To consider the potential profitability of a real estate investment, there is a calculation called the net operating income (NOI). The calculation is done by taking the revenue earned from the real estate investment minus any operating expenses.
Income from a property includes the money coming in from the day-to-day business operations. For example, when considering the income of a property, the following are usually included:
- Rent collected
- Fees for parking
- Income from laundry or vending machines
The NOI only includes the effective rental income, which is the amount of rent actually being collected. It does not consider rent from units that are unoccupied or tenants who fail to pay.

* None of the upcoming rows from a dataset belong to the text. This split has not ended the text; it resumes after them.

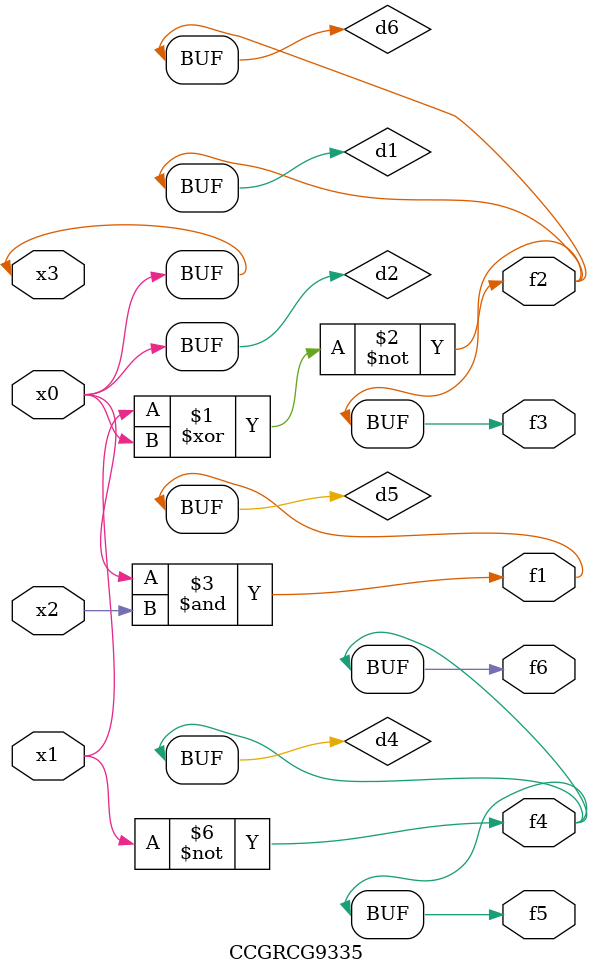
<source format=v>
module CCGRCG9335(
	input x0, x1, x2, x3,
	output f1, f2, f3, f4, f5, f6
);

	wire d1, d2, d3, d4, d5, d6;

	xnor (d1, x1, x3);
	buf (d2, x0, x3);
	nand (d3, x0, x2);
	not (d4, x1);
	nand (d5, d3);
	or (d6, d1);
	assign f1 = d5;
	assign f2 = d6;
	assign f3 = d6;
	assign f4 = d4;
	assign f5 = d4;
	assign f6 = d4;
endmodule

</source>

Examples of necessary operating expenses for an investment property include:
- Property management fees
- Administrative expenses
- Attorney fees
- Property taxes
- Utilities not paid by tenants
The calculation does not include expenses that are not related to the day-to-day operations of the building. This might include:
- Principal and interest payments
- Lease commissions
- Income taxes
- Amortization or depreciation
- Capital expenditures
Capital expenditures differ from maintenance and repair and include major upgrades like a new roof or air conditioning unit.
Consider a 20-unit rental property that has a potential rental income of $50,000 if there are no vacancies. However, two units sit unoccupied, totaling $5,000 in vacancy losses. The effective rental income would be $45,000. If necessary operating expenses are $25,000, the NOI would be $20,000.
Evaluating the NOI of a property can help investors gauge whether it might be a strong income producing investment after considering the necessary expenses to run the property. If a property is operating at a loss, it is referred to as a net operating loss.
To understand what expenses to use in calculating NOI, it is always best to consult with a financial advisor.